Deux artistes phare de leur siècle et qui, parallèle encore, avaient chacun un marchand fidèle (Kahnweiler pour Picasso et Vollard pour Matisse), et une clientèle peu nombreuse mais passionnée par leur art. Ces deux œuvres boudées à l’époque de leur création et seront, à leur entrée au MoMA (re)découverts, reconnus, encensés et aujourd’hui, toutes deux, considérées à juste titre comme des chefs d’œuvre de l’art du XXe siècle.
En contrepoint, en 1948, Matisse peindra le Grand intérieur rouge, la dernière grande toile du peintre comme pour mettre un point final à l’aventure démesurée d’une œuvre phare du siècle. Les deux peintures poursuivront par la suite leurs vies parallèles, fondatrices pour d’innombrables artistes américains – dont Ellsworth Kelly – et européens. Dans l’indispensable catalogue (3) on nous raconte tout du lieu, cet atelier d’Issy-les-Moulineaux qu’on nous convie à découvrir, on y explique tout de l’élaboration comme de la portée de cette œuvre que la Fondation Louis Vuitton a réussi à lui faire traverser l’Atlantique, comme ce fut déjà le cas lors de la rétrospective Matisse au Musée d’Art moderne en… 1956.
Le mystère du rouge…
« Tout atelier est une réflexion sur l’art » écrit Pierre Schneider dans sa monumentale biographie du peintre (4), rappelant combien cet exercice reste courant dans l’histoire de l’art et auquel se sont prêtés, Courbet, Redon, Bazille, Picasso, Dufy et beaucoup d’autres. Cet Atelier rouge de Matisse, en son temps, interrogea avec sa teinte rouge dominante – qui, si l’on en croit Pierre Schneider, serait une réminiscence des années fauves de Matisse (3) lorsqu’avec ses amis du Salon de 1905, les Fauves Derain, Vlaminck, Camoin et autre Marquet, leur credo était d’utiliser les couleurs pures « comme au sortir du tube » – et qui avait déjà fait le fond d’une œuvre de 1908, La Desserte rouge (musée de l’Ermitage, Saint-Pétersbourg), présenté au Salon d’Automne de 1908 sans que celle-ci ne déchaîne l’ire de la critique par sa couleur rouge éclatante.

___

[CONSIGNE]
Recopiez mot pour mot le passage du texte sur Matisse qui va de « En contrepoint, en » à « moderne en… 1956. ». Le matériel qui suit n'a aucun lien avec le texte sur Matisse.

[DONNÉES]

___

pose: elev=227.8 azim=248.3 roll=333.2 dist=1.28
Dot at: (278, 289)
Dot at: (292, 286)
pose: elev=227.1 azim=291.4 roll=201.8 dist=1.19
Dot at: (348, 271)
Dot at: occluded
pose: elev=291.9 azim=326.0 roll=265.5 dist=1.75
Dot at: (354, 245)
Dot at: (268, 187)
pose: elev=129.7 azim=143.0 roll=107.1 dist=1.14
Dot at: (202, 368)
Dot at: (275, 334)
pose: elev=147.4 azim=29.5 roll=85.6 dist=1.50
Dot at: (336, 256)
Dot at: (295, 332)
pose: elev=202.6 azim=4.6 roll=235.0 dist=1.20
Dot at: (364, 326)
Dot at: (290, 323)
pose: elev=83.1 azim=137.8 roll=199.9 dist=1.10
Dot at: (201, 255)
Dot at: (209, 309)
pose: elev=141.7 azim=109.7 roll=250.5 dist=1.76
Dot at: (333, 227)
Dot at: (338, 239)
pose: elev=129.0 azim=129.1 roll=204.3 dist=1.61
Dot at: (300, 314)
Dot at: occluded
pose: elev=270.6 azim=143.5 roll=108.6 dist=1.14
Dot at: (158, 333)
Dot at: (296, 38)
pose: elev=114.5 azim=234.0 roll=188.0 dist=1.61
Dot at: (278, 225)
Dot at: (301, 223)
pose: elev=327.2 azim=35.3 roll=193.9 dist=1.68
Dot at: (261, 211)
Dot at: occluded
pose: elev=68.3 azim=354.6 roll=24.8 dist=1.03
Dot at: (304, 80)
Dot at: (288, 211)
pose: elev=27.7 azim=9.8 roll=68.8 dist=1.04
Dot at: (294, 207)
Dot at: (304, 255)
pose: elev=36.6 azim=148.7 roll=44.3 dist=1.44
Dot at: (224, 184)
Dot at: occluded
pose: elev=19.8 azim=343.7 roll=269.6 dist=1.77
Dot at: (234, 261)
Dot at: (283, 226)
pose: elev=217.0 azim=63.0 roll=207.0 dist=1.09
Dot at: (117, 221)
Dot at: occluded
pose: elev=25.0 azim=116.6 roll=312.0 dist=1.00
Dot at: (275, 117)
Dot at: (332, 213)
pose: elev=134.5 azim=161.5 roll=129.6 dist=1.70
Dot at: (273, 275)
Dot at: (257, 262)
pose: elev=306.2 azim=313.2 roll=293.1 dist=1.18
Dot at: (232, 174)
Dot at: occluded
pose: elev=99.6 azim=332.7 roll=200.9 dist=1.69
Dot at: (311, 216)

___

[RÉPONSE]
En contrepoint, en 1948, Matisse peindra le Grand intérieur rouge, la dernière grande toile du peintre comme pour mettre un point final à l’aventure démesurée d’une œuvre phare du siècle. Les deux peintures poursuivront par la suite leurs vies parallèles, fondatrices pour d’innombrables artistes américains – dont Ellsworth Kelly – et européens. Dans l’indispensable catalogue (3) on nous raconte tout du lieu, cet atelier d’Issy-les-Moulineaux qu’on nous convie à découvrir, on y explique tout de l’élaboration comme de la portée de cette œuvre que la Fondation Louis Vuitton a réussi à lui faire traverser l’Atlantique, comme ce fut déjà le cas lors de la rétrospective Matisse au Musée d’Art moderne en… 1956.